Подумаешь.
Если бы ты был моим парнем, готова поспорить, ты бы написал мне песню или, не знаю, может быть, приготовил что-нибудь дома. Ты не похож на парня, который дарит цветы и шоколадки. Ты бы приготовил подгоревшие печеньки, и мне бы они все равно понравились, или исписал бы десять страниц причинами, по которым ты меня обожаешь. Оба варианта полностью приемлемы.
Я просто умираю, так хочу узнать, что ты подарил Саммер. Что она подарила тебе. Вы вместе уже год, так что наверняка это что-то особенное. Она двенадцатиклассница, как и ты; шикарная рыжеволосая девушка, которая и в хоре умудряется быть сексуальной. Мне хочется верить, что, если бы все было по-другому, ты мог бы выбрать меня, но достаточно взглянуть на Саммер, и я быстро разубеждаюсь в этом. Мама говорит, что у меня интересное лицо, а это мягкий способ сказать, что я некрасивая. «Прости, – говорит она, – но ты вся в отца и его семью».

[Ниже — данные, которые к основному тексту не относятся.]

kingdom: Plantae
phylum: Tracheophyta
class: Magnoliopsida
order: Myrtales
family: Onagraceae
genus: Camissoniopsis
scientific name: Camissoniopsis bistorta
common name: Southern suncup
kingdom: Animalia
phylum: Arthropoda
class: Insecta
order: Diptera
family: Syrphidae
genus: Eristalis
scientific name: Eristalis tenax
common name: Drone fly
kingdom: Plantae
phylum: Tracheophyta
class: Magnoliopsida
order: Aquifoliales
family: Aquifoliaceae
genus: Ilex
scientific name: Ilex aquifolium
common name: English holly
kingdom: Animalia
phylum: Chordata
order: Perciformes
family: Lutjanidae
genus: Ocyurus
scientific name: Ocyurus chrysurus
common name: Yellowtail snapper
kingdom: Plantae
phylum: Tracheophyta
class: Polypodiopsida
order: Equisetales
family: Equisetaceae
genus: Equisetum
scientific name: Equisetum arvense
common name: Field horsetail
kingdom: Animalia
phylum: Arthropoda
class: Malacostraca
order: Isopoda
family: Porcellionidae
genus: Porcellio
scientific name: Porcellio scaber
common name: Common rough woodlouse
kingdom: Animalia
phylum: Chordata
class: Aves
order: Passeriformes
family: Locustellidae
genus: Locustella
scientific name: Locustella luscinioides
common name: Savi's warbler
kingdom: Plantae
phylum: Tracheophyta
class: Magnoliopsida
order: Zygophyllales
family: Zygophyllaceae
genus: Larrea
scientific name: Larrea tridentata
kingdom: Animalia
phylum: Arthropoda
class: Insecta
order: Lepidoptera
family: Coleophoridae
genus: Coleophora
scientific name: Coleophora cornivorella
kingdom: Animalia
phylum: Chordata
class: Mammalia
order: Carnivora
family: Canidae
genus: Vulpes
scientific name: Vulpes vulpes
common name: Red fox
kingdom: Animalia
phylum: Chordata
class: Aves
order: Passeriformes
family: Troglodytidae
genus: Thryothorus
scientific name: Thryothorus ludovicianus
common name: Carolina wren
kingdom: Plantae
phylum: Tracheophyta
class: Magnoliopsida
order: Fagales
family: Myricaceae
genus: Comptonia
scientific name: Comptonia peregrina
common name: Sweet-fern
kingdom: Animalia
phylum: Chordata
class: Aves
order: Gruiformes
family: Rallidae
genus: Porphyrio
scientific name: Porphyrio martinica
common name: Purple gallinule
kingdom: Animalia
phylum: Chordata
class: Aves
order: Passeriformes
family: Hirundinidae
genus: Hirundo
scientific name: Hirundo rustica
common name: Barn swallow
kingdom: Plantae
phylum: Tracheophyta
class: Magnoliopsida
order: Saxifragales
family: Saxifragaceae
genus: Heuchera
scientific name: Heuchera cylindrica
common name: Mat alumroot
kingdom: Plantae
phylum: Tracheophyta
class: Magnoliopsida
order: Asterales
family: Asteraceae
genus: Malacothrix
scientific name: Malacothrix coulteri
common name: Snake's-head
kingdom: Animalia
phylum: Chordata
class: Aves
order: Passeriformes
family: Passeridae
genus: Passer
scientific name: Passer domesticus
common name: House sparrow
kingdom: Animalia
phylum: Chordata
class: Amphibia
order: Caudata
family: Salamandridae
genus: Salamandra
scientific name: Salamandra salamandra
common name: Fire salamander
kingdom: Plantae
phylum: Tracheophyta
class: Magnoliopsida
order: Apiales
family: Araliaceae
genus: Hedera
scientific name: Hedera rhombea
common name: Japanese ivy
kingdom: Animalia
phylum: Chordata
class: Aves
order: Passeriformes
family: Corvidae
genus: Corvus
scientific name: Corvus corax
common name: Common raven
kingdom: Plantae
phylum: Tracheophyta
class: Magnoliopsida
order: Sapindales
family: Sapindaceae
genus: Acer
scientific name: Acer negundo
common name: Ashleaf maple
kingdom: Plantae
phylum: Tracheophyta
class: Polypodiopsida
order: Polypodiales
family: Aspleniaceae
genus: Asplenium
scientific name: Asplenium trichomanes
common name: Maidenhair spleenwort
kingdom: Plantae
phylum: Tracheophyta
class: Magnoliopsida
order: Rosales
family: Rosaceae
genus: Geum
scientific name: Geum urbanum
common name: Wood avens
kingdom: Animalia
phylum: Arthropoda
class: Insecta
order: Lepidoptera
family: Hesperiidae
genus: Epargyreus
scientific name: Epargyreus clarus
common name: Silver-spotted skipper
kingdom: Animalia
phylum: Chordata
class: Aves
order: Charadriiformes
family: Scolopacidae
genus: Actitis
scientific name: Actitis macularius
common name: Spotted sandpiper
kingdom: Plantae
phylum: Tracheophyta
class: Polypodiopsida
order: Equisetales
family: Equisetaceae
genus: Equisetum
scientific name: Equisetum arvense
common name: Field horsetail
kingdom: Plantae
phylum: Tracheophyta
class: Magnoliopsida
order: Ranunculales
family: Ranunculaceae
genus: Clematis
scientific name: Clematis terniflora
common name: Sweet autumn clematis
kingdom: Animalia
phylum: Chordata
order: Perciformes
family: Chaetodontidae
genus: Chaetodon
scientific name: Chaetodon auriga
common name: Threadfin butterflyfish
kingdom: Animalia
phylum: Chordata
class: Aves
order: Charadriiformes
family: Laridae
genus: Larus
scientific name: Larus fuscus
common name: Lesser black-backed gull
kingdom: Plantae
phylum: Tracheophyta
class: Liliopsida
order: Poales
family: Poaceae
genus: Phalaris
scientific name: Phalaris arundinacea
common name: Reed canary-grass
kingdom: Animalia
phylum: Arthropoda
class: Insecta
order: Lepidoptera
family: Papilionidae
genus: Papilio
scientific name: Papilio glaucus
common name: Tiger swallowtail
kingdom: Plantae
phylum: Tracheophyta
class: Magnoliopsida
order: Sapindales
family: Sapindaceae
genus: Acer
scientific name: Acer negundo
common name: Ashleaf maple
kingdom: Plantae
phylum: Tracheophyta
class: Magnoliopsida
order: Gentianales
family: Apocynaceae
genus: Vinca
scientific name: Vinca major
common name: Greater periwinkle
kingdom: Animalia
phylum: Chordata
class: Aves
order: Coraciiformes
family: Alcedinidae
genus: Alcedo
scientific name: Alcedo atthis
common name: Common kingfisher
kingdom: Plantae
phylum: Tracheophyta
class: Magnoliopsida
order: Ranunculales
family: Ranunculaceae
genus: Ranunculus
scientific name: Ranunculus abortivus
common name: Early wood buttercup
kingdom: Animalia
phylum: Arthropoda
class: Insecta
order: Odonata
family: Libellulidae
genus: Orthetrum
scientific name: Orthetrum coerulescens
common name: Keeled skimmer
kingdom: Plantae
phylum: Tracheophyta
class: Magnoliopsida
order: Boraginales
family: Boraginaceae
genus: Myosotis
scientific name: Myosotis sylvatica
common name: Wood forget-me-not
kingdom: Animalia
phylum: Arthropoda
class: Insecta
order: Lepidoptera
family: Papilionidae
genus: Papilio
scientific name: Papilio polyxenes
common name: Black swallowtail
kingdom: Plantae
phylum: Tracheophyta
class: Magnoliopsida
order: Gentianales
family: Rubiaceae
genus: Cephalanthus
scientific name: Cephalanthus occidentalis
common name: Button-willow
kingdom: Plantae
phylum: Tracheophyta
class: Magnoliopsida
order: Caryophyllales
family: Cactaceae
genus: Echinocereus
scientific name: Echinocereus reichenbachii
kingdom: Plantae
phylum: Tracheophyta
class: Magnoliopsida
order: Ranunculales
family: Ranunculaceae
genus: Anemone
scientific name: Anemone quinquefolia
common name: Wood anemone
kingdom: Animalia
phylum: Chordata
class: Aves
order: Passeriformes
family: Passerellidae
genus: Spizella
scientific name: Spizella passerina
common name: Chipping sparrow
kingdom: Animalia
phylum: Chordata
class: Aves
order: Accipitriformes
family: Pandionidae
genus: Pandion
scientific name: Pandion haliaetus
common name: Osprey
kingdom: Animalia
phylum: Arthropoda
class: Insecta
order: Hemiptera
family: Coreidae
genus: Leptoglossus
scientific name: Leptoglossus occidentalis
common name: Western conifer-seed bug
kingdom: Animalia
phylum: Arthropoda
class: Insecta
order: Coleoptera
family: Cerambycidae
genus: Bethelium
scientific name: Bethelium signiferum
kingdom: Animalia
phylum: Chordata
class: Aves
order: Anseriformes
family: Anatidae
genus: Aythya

Звенит звонок, и я иду на второй урок углубленного программирования с мистером Джексоном. Коридоры наполняются вываливающими из классов учениками. Я иду на цыпочках, выискивая твою шляпу, при этом повторяя себе, что не преследую тебя. Обычно я гарантированно вижу Гэвина по пути на программирование, потому что ты в классе напротив моего, но нет, тебя нигде не видно.
Я опускаюсь на стул, когда звенит последний звонок, смиряясь с судьбой. Скорее всего, ты с Саммер, сбежал с занятий, весь такой влюбленный. А я застряла на английском и пытаюсь не думать о тебе, сбежавшем с занятий и влюбленном.
Мистер Джексон гасит свет, чтобы мы могли посмотреть заключение «Ромео и Джульетты» База Лурмана, который мы начали несколько дней назад. Это достаточно крутая версия, с молодым Леонардо ДиКаприо, который мог бы с тобой потягаться в сексуальной привлекательности. Ты, однако, побеждаешь, сдаюсь.
К началу субтитров половина класса притворяется, что не плачет, когда Ромео и Джульетта умирают. Мы-то знали, что все кончится плохо, но все равно тяжело смотреть на это.
Глава 2
Звонок зовет на обед, и я направляюсь к театральному классу. Я в печали, и единственное, что меня немного излечит, – это следующие сорок минут. Комната драматического кружка Рузвельт Хай – мое личное святилище. Мне нравятся черные бархатные занавески, как они там висят, словно обещания, и громоздкие деревянные блоки, которые мы используем в сценах вместо столов, скамеек или стульев.